Gostava de acreditar que não é pela estupidificação total de um povo (risos). O que acontece, lá está, é a falta de memória. Nós já estamos todos tão bem que nos esquecemos de como eram as coisas dantes. Aqui temos pais anti-vacinas. Em África, há mães que fazem quilómetros com os filhos às costas para os vacinar. Havia um senhor lá no lar com um irmão que teve poliomielite, e estava sempre a dizer: ‘Ainda bem que agora já não há aleijadinhos’. A poliomielite, a tuberculose, o sarampo, a tosse convulsa, isso matava muita gente. Encontra-me uma mãe em África que ponha em casa as vacinas… Nós é que já estamos numa posição tão confortável que nos leva a pôr em causa aquilo que nos salvou. É muito estranho. E há modas que me tiram do sério.

Como por exemplo?

Por exemplo, a dieta paleo. Quando me vêm dizer, ‘ai deviamos todos comer como no Paleolítico, porque aí é que se comia bem’. Mas como, se a esperança de vida no Paleolítico era de 28 anos? Como é que alguém tem coragem de me dizer isso em 2024? Agora chegamos aos 80 e tal mas vamos viver como os desgraçados que viviam 28? Mais perto de nós há marcos científicos que transformaram e melhoraram para sempre a vida da Humanidade, como a descoberta dos antibióticos ou da insulina, mas tudo isso são descobertas científicas! Porquê este medo? As mães passaram da mania de dar antibióticos por tudo para a de não dar antibióticos por nada. E hoje temos miúdos internados nos hospitais com sepsis que teriam sido perfeitamente evitadas. E se queres falar de maternidade, vamos falar da moda dos partos em casa.

És contra?

Obviamente que sou contra! Uma das coisas em que nós somos os melhors do mundo é uma baixíssima taxa de morte perinatal. E numa das coisas em que eramos mesmo bions, decidimos andar para trás. Porque era mais natural, porque era mais biológico, sei lá. Ora não é por isso que temos de lutar. E eu posso falar porque fui vítima de violência obstétrica séria. Aliás, o Pedro é surdo devido a violência obstétrica, tive costelas fracturadas durante o parto e o meu filho viverá sempre com as consequências disso. E eu sou a primeira a dizer que isto não se resolve parindo em casa. Isto resolve-se humanizando os cuidados prestados nos hospitais. Mas parir em casa? Quer dizer, assume as dores por ti, que és a mãe, mas e se acontece alguma coisa ao bebé? Enfermeiras e parteiras, não fazem entubação, por exemplo. Se o bebé nascer parado, não há maneira de o reanimar em casa. E às vezes são coisas de segundos. Como é que vais viver o resto da tua vida sabendo que o teu filho morreu porque o quiseste ter em casa? Claro que estes casos são baixíssimos porque também felizmente que os partos em casa ainda são muito poucos. Mas a moda está aí. Tal como nas vacinas, atingimos níveis tão bons que nos damos ao luxo de poder começar a regredir.
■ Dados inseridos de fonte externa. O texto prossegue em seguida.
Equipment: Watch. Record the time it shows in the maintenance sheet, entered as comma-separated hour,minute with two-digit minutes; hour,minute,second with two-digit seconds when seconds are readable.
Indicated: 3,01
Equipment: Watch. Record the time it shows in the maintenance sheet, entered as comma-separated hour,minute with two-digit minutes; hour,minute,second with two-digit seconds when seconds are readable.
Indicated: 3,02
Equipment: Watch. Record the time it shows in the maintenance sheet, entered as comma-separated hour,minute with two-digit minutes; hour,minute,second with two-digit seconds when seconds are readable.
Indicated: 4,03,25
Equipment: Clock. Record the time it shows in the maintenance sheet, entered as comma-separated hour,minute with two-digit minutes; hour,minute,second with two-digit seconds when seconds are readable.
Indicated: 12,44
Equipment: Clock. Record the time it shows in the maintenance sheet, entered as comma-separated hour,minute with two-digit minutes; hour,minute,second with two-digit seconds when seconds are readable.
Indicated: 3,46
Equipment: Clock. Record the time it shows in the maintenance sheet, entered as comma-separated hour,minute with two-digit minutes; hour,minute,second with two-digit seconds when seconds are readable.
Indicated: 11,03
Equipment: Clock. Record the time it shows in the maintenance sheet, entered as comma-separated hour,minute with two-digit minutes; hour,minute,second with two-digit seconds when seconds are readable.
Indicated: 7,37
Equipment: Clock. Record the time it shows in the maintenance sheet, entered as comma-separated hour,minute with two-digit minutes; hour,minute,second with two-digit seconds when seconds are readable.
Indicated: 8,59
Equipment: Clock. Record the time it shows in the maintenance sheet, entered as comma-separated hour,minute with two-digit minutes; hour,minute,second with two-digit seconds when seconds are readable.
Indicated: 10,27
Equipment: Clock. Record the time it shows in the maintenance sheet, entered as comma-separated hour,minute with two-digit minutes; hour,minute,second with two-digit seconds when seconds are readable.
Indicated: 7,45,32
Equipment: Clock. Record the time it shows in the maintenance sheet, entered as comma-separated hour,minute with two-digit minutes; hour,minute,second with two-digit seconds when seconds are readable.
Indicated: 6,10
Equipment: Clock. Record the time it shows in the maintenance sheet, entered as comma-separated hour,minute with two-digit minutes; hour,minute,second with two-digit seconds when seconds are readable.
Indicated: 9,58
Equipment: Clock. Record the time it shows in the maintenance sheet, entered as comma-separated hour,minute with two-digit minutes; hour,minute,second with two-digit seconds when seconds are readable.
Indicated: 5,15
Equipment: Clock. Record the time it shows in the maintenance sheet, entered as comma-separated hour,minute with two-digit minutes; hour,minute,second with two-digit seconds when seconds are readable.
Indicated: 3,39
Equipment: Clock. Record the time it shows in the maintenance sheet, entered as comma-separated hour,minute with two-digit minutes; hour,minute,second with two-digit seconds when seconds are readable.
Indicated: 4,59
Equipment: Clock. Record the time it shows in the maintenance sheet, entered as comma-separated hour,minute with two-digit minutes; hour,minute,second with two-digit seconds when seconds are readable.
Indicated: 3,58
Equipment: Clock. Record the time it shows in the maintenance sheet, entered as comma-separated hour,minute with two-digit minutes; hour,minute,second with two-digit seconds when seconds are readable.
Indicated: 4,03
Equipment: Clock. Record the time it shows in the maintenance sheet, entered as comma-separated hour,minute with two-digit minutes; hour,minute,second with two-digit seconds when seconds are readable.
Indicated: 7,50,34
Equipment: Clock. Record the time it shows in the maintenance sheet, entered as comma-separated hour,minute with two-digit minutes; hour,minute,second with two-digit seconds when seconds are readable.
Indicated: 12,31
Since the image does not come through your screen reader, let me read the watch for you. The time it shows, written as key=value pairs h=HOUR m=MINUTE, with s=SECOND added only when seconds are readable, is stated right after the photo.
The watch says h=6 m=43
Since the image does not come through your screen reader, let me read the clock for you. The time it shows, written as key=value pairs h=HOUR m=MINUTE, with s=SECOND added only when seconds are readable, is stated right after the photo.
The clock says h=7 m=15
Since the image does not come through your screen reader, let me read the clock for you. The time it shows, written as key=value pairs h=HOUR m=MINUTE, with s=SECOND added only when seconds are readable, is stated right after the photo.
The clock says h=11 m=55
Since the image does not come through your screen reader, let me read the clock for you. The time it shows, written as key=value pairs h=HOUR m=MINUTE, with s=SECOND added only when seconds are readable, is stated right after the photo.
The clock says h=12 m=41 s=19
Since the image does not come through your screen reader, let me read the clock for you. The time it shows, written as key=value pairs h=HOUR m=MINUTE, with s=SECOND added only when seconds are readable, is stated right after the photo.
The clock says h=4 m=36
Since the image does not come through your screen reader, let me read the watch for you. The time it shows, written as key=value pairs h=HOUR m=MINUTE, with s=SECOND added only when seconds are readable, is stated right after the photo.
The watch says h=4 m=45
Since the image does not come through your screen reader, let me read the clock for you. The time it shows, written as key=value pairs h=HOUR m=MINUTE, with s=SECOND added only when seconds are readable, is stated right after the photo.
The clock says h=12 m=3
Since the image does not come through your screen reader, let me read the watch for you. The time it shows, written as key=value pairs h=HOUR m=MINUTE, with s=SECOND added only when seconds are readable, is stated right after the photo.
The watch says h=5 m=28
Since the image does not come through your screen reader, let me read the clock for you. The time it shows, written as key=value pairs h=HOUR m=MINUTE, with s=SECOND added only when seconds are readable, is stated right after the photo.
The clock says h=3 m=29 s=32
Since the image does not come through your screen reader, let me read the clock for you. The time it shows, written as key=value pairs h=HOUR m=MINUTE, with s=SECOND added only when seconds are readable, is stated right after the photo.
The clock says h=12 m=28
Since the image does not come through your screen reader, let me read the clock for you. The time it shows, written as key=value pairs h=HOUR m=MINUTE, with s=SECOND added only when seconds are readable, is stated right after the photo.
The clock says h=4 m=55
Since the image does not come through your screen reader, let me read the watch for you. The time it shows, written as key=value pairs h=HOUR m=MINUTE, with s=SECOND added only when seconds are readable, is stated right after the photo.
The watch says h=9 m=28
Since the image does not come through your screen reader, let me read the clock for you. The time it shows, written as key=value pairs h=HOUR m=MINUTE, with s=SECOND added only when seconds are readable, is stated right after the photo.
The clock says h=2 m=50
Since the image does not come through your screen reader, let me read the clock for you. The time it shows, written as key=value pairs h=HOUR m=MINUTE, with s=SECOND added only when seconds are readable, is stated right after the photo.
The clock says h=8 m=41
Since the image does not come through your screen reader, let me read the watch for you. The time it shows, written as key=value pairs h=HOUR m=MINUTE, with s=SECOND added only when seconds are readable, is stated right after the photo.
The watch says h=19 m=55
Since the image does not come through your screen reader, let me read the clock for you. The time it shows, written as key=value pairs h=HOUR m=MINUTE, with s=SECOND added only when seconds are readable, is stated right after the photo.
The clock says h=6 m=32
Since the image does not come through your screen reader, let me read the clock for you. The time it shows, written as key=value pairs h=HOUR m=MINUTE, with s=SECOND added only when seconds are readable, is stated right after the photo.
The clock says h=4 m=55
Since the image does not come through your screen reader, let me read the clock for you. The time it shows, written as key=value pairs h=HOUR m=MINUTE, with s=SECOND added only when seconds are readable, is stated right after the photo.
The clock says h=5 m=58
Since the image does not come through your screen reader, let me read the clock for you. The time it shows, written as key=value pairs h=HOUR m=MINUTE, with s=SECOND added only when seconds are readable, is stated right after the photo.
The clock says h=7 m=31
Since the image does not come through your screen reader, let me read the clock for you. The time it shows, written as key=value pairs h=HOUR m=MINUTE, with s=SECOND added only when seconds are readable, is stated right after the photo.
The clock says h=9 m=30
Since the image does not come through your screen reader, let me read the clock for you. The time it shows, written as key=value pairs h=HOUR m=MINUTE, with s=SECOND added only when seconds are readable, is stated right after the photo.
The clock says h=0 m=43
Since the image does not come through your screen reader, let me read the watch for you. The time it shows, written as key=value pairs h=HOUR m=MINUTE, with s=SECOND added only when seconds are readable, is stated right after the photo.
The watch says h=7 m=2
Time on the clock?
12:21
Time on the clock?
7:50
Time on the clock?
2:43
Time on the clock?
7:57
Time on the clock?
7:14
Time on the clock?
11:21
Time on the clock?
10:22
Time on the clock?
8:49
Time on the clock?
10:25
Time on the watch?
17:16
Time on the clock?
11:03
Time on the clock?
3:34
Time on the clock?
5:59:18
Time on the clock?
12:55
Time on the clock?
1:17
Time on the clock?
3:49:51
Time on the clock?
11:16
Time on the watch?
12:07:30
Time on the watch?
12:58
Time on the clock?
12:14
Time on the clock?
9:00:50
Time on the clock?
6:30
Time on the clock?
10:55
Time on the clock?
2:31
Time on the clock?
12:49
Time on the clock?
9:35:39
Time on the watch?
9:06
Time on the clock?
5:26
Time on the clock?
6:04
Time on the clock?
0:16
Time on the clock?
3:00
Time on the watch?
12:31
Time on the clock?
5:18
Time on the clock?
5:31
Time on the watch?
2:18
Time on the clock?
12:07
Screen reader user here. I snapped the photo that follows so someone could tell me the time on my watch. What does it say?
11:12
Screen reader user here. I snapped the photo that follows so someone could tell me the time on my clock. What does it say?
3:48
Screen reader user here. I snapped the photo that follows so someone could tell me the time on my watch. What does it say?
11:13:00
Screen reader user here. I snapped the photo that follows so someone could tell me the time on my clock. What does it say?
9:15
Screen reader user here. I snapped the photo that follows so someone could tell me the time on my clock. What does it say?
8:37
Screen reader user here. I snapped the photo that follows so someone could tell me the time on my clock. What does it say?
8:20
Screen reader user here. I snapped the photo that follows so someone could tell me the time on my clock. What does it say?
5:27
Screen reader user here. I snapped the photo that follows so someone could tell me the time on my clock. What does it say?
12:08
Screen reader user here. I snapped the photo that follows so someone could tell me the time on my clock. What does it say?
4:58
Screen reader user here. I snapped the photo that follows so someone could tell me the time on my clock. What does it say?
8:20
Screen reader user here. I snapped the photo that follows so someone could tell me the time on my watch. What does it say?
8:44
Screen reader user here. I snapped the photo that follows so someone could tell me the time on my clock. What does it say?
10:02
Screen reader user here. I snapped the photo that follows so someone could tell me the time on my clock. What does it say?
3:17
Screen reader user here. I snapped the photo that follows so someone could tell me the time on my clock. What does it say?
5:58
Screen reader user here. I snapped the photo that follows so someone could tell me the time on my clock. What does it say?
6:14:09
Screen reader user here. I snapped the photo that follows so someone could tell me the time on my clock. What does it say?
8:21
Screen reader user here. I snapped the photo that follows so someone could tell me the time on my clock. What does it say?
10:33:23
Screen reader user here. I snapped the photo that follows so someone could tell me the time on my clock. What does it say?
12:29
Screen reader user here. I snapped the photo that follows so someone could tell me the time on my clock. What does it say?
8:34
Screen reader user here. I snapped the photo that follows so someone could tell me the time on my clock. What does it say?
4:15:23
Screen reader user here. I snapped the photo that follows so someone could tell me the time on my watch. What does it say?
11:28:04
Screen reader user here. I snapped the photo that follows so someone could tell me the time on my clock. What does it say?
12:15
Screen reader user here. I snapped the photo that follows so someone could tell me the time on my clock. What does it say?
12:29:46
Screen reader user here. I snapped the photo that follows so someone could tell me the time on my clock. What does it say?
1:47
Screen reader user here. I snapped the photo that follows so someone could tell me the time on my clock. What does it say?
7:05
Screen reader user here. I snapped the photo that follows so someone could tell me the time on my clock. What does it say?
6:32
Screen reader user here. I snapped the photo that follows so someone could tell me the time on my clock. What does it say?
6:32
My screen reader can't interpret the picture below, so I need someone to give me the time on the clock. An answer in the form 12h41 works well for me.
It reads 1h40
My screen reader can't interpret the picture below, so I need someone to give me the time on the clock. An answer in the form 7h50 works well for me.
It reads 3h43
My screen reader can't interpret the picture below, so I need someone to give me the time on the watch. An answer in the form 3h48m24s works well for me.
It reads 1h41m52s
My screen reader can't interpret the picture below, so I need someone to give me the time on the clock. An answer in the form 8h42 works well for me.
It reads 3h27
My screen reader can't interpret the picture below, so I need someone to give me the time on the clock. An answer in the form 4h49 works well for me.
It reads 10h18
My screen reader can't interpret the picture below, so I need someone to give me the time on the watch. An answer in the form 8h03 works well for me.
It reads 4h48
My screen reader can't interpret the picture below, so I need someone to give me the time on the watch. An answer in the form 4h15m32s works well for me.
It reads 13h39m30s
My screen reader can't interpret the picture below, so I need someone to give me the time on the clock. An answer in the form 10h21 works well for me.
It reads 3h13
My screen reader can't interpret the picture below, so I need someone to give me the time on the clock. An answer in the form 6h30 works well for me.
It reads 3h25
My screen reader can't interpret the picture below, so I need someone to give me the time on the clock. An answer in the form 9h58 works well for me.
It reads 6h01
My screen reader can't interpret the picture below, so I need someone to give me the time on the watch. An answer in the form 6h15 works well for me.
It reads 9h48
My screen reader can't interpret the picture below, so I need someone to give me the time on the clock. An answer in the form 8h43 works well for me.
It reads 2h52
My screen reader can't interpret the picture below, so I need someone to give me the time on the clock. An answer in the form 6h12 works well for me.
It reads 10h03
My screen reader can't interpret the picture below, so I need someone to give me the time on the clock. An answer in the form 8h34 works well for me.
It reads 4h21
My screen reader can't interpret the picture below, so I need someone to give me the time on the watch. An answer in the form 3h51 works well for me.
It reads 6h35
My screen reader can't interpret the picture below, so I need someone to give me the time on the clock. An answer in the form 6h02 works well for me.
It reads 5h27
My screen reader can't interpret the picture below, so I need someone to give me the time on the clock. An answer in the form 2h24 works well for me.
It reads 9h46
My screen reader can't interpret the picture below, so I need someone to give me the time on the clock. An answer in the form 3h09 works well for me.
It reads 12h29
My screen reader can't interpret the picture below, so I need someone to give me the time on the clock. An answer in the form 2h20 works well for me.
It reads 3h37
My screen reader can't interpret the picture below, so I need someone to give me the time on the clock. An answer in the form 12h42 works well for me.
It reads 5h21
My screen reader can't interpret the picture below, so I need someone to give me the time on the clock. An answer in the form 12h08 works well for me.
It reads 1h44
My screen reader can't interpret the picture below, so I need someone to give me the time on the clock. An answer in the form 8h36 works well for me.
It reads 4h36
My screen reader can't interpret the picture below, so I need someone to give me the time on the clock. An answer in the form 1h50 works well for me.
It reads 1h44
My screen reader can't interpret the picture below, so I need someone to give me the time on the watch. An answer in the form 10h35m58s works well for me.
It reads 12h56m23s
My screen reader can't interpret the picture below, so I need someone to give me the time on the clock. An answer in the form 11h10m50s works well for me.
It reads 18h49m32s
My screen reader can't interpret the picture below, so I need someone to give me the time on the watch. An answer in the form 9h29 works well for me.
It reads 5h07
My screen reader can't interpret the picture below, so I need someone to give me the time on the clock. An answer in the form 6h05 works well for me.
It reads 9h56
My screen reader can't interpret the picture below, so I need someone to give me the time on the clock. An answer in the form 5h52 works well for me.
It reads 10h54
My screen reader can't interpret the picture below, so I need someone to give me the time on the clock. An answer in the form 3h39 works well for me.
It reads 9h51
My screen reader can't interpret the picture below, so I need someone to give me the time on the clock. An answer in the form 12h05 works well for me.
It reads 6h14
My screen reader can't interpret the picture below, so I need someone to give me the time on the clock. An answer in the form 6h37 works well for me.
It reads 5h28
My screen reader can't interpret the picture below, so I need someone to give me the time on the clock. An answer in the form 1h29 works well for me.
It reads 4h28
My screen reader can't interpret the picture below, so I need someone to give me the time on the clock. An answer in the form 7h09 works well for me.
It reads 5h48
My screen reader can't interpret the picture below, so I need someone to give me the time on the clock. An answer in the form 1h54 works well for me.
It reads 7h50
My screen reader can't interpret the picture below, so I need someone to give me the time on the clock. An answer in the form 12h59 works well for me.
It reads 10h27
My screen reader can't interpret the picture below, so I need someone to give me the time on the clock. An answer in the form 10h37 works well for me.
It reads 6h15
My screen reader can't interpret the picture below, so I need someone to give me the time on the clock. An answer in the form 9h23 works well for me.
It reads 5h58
Como já reparou até quem não te conhecia, és uma mulher de causas. O que é que ainda te dá alento para continuar a lutar?

Os meus filhos. E achar, de uma forma completamente estúpida, que ainda posso fazer alguma diferença. Olha todos os dias para o Pedro e para o João e pensar, ‘a mãe ainda pode fazer alguma coisa para melhorar o mundo em que vocês vivem’. Se isto é realista? Não é. Mas é o que me dá ânimo. Temos de seguir em frente, cada um de nós com as armas que tem. Porque eu tenho muito medo do mundo que estou a deixar aos meus filhos.